Leal no longer accurately states the law because court decisions have limited it to cases where the amount of narcotic is a residue unusable for any purpose. Our Supreme Court explained, "the Leal usable-quantity rule prohibits conviction only when the substance possessed simply cannot be used, such as when it is a blackened residue or a useless trace." (People v. Rubacalba (1993) 6 Cal.4th 62, 66, 859 P.2d 708; see also People v. Karmelich (1979) 92 Cal. App. 3d 452, 456, 154 Cal. Rptr. 842 ["The decision in Leal must be limited to such cases, where only a residue unusable for any purpose, is found; . . ."].)
Instead of Leal, the correct test is whether there was a sufficient amount of the substance to alert the defendant that he possessed contraband. " It is not scientific measurement and detection which is the ultimate test of the known possession of a narcotic, but rather the awareness of the defendant of the presence of the narcotic. . . . The presence of the narcotic must be reflected in such form as reasonably imputes knowledge to the defendant. " (People v. Rubacalba, supra, 6 Cal.4th at p. 67, italics omitted.)
Here, appellant testified he tried to flee the police because he was trying to give himself time to get rid of the cocaine. Indeed, he explained he drove erratically during the pursuit because he had trouble steering while trying to pick the cocaine up from the car floor in an effort to dispose of it. There was thus sufficient evidence to permit a rational trier of fact to conclude appellant knew the material was cocaine. (People v. Michaels (2002) 28 Cal.4th 486, 515; People v. Johnson (1980) 26 Cal.3d 557, 576, 162 Cal. Rptr. 431, 606 P.2d 738.)
3. Sentence Not Unconstitutionally Cruel and Unusual
Before his current offenses, appellant had previously been convicted of residential burglary and bank robbery. Appellants current convictions were thus "third strikes" under the Three Strikes law (Pen. Code, §§ 1170.12, subds. (a)-(d); 667, subds. (b)-(i)). The trial court therefore sentenced appellant to prison for 87 years to life, consisting of a base term of 37 years to life, plus two consecutive terms of 25 years to life for evading an officer and possession of cocaine. Appellant does not challenge his base term. He contends, however, that an additional 50 years to life for what he characterizes as relatively minor offenses of evading police and possessing .03 grams of rock cocaine is unconstitutionally cruel and unusual punishment.

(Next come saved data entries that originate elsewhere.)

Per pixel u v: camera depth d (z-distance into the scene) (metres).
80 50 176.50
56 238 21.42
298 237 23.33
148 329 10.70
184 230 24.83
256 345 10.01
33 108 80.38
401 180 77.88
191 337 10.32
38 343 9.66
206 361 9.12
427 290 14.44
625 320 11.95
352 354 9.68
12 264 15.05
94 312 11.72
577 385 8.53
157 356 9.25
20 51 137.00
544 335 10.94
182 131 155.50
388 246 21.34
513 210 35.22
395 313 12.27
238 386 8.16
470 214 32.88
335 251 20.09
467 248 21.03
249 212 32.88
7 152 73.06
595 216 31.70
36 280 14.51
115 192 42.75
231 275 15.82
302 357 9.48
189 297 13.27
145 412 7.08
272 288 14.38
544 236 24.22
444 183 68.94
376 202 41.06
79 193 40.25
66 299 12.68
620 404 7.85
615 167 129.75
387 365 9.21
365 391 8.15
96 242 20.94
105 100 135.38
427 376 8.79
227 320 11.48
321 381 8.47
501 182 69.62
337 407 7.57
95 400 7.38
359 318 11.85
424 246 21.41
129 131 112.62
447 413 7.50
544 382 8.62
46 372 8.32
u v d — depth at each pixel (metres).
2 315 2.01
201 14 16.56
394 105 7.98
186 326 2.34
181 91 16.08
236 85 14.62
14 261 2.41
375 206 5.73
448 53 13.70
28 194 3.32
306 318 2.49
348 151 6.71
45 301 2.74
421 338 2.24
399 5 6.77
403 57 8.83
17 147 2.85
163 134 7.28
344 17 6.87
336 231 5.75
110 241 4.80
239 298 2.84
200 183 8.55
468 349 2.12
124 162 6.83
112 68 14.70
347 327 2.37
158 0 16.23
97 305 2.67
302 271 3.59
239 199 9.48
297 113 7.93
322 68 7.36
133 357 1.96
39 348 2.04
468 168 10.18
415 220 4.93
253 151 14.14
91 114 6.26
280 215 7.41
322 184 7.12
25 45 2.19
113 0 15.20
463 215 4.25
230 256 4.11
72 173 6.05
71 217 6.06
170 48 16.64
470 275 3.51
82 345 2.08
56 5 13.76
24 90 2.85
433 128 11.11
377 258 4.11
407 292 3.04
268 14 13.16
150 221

In Lockyer v. Andrade (2003) 155 L. Ed. 2d 144, 123 S. Ct. 1166 (Andrade), and Ewing v. California (2003) 155 L. Ed. 2d 108, 123 S. Ct. 1179 (Ewing), the United States Supreme Court foreclosed constitutional challenges to life sentences under the Three Strikes law for even relatively minor offenses. (Andrade, supra, at pp. 1169-1170, 1175; Ewing, supra, at pp. 1189-1190.) In Andrade, the defendant was sentenced to two consecutive 25 years to life terms for shoplifting less than $ 200 in videotapes. Shoplifting videotapes appears to be a less serious offense than appellants crimes here: it does not, for example, imperil public safety as does fleeing an officer, or endanger public welfare as in drug possession. Yet, the Andrade court found a 50 year to life sentence almost guaranteeing the 37 year old defendant would die in prison for shoplifting passed constitutional muster. (Accord Ewing, supra, at p. 1189, 1190 [25 years to life for stealing three golf clubs not cruel and unusual].) It follows that if 50 years to life for shoplifting is not unconstitutionally cruel and unusual, then 50 years to life for fleeing an officer and possession of cocaine is also not unconstitutional. Appellants contention thus fails.
DISPOSITION
The judgment is affirmed.
We concur: COOPER, P.J. and BOLAND, J.